*What is being asked:* Count every line below containing "domain"; state the number only.

___ Input data

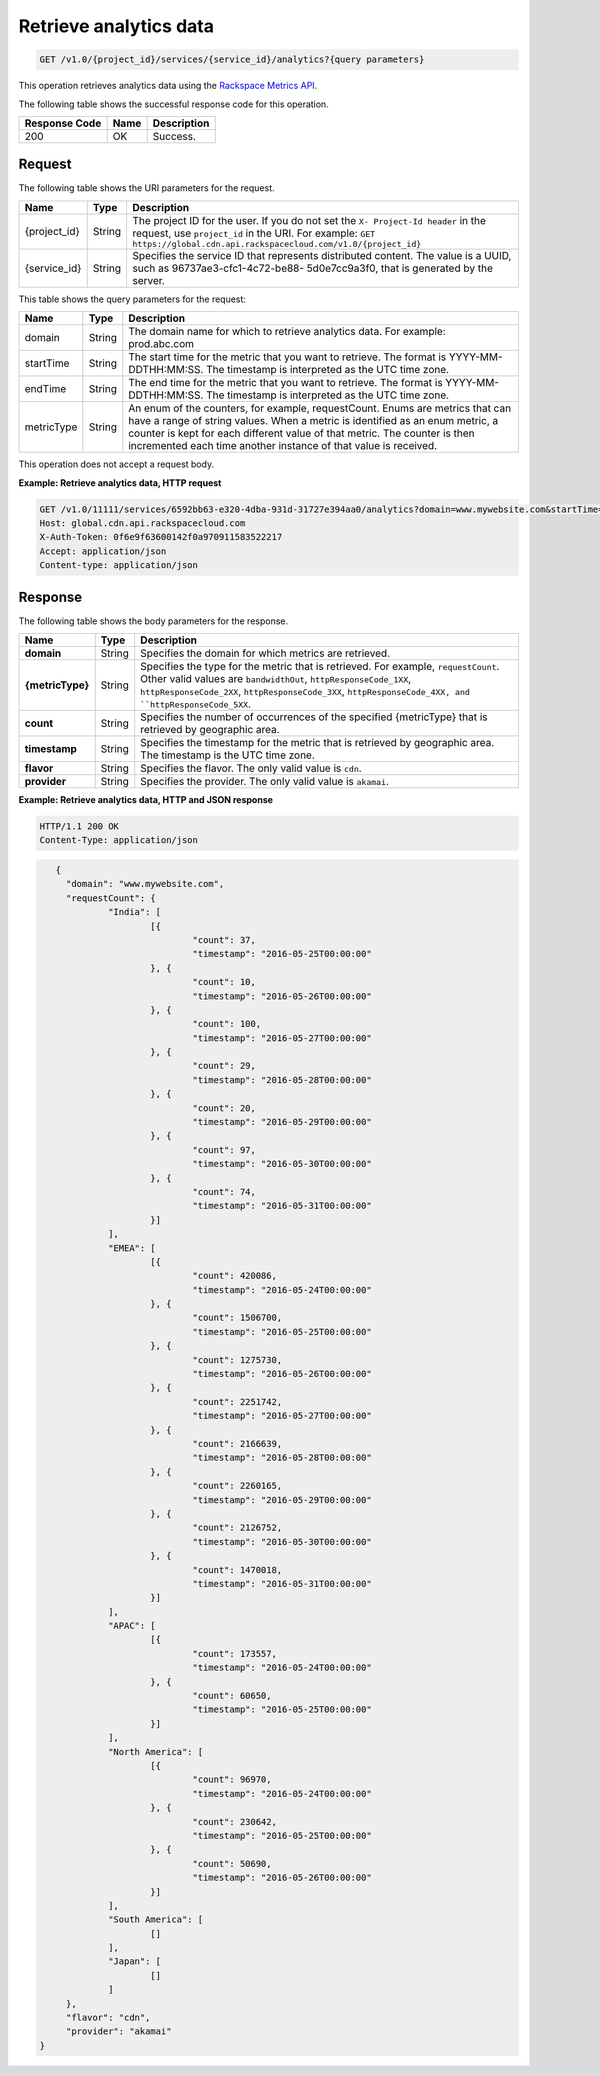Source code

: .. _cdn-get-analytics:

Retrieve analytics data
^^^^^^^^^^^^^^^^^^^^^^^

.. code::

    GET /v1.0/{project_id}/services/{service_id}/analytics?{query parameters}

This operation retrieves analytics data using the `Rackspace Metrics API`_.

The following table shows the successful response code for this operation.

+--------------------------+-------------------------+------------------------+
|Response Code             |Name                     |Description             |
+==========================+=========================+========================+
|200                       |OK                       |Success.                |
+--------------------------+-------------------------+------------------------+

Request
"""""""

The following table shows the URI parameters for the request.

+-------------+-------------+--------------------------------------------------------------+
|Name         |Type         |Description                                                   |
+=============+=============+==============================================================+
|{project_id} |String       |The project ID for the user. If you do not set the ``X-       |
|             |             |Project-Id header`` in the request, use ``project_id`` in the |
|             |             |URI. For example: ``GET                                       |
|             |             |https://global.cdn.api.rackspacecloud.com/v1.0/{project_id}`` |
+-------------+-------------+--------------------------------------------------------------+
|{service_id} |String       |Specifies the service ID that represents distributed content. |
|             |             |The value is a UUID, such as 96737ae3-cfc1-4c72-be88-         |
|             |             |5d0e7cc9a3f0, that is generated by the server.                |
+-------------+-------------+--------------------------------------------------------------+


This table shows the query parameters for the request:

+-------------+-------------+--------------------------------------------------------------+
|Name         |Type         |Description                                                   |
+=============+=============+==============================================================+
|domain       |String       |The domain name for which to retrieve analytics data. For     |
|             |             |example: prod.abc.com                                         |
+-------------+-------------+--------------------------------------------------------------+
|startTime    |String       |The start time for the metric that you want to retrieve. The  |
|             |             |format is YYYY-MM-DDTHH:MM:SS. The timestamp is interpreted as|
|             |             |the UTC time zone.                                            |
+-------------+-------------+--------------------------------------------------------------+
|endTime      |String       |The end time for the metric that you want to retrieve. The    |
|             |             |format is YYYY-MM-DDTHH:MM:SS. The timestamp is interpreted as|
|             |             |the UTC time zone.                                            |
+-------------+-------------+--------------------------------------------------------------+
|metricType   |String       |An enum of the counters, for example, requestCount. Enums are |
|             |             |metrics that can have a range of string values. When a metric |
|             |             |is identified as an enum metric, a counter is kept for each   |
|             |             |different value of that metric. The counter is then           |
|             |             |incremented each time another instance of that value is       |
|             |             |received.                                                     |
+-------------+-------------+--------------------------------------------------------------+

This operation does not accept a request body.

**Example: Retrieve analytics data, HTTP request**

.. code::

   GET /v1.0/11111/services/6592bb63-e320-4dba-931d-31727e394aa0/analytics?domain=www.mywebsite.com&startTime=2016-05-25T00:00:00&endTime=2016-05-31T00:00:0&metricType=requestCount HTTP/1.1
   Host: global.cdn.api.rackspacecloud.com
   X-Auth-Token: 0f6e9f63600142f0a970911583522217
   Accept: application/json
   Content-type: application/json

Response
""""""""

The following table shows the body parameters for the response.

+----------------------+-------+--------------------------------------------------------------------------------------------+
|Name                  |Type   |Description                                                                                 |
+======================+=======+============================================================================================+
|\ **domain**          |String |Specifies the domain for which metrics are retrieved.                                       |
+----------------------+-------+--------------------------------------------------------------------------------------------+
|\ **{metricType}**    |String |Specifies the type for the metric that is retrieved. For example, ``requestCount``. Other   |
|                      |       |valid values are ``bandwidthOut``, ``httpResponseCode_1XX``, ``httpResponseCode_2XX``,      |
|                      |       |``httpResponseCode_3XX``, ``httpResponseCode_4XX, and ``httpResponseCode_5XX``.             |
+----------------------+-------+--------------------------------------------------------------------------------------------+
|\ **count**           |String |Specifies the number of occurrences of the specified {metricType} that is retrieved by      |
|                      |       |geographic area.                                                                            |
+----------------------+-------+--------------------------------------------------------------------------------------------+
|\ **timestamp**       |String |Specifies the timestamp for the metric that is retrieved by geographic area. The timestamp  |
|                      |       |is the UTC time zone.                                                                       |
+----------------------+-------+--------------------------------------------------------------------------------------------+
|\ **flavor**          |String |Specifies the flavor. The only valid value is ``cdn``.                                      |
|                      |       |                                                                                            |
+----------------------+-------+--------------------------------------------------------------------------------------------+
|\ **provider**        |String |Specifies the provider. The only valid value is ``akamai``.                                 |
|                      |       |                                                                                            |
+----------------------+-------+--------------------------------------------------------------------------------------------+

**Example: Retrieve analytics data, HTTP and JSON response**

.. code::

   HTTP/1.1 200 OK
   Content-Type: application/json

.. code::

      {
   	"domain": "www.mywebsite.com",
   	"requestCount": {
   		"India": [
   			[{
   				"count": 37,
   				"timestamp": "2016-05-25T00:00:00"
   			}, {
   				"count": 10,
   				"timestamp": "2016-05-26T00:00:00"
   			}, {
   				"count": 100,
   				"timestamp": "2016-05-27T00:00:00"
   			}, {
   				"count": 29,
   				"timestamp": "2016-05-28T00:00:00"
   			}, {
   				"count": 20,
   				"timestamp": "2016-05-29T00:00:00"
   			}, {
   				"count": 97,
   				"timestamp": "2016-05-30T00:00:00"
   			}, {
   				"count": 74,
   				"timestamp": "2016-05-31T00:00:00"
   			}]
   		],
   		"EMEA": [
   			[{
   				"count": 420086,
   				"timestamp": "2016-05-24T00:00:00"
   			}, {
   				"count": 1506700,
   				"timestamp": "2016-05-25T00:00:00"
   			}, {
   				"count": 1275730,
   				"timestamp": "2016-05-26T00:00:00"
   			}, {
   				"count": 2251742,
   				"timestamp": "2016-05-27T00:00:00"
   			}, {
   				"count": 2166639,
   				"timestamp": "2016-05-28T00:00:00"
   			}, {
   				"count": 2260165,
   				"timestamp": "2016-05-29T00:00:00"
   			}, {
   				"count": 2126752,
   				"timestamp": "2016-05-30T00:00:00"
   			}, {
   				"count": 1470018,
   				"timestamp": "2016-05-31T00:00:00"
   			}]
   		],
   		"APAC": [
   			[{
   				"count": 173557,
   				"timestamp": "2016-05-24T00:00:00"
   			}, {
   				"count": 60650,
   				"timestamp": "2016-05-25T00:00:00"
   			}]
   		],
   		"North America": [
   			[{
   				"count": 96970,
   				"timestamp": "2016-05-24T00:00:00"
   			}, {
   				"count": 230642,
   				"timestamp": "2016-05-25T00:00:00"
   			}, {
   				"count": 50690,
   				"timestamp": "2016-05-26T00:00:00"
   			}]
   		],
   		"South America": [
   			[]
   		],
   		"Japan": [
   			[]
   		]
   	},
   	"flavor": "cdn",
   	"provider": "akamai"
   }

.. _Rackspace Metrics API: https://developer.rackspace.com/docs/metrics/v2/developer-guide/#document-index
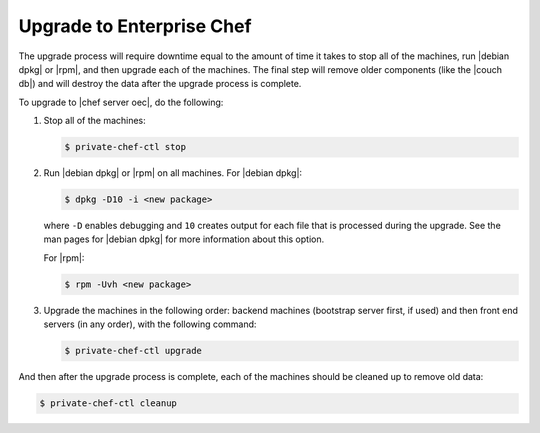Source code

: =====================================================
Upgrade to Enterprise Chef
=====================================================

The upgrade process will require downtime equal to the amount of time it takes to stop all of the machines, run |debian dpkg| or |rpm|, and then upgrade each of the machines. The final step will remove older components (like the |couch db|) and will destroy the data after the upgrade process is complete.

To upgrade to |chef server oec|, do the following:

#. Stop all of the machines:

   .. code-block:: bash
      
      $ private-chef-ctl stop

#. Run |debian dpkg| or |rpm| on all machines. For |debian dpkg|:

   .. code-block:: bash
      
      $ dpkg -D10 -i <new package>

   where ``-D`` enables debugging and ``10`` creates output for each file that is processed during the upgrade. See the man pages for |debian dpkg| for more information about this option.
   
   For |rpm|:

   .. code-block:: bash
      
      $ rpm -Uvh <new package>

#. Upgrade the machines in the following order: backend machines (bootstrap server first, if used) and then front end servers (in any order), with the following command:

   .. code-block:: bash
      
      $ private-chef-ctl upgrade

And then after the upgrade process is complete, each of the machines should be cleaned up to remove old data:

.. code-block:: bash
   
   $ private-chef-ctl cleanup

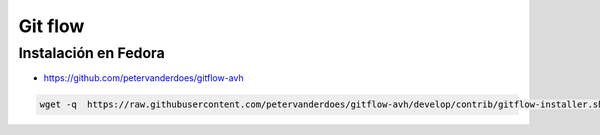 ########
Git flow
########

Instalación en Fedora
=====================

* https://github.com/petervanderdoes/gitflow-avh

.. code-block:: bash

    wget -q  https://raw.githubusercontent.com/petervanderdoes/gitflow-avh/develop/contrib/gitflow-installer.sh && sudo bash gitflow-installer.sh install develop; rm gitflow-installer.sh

______

*Solution for this problem:* 4